- [Problem to work on]: Look for the word "mood" in the data below, and copy every line that holds it.

- [Saved entries]:
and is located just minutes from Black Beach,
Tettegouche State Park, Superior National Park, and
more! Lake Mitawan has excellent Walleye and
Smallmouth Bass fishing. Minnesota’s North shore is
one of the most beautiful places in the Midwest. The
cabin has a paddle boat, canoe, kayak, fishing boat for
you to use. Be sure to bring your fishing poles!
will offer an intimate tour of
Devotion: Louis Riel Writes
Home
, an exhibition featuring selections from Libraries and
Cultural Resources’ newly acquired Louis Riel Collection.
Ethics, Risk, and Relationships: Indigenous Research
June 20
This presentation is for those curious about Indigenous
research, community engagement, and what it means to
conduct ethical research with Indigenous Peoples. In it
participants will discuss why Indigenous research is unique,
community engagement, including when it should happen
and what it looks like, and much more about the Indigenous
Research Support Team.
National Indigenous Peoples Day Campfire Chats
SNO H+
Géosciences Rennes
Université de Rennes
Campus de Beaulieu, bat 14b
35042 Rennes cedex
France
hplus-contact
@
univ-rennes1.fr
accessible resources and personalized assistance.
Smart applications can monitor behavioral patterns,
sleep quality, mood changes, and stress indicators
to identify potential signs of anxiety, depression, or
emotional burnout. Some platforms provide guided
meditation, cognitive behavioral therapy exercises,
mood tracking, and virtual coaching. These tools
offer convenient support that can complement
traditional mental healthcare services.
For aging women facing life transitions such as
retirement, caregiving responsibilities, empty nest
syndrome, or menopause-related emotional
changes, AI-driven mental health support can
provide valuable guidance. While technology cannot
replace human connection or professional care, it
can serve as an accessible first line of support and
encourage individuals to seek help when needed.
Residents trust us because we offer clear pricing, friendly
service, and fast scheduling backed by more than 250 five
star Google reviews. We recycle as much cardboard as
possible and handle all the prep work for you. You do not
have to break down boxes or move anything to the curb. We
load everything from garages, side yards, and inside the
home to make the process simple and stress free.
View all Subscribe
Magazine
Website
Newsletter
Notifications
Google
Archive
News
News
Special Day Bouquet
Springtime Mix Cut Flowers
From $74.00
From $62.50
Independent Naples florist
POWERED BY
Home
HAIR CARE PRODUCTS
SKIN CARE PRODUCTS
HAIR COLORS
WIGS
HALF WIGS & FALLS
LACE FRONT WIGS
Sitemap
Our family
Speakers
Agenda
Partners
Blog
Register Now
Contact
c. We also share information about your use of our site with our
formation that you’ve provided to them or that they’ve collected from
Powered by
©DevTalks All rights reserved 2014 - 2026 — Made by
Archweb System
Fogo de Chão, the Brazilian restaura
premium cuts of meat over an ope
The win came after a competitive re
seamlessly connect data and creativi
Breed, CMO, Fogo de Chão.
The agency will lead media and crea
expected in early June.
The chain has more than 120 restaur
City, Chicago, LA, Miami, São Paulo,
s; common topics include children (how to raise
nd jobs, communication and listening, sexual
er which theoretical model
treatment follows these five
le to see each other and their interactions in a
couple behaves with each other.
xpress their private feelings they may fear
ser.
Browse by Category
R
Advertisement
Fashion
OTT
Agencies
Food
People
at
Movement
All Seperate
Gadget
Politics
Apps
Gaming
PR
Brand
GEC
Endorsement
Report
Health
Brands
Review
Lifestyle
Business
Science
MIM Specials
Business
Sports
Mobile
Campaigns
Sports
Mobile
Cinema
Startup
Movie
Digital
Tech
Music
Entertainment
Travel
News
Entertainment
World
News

- [Result of this task]:
sleep quality, mood changes, and stress indicators
mood tracking, and virtual coaching. These tools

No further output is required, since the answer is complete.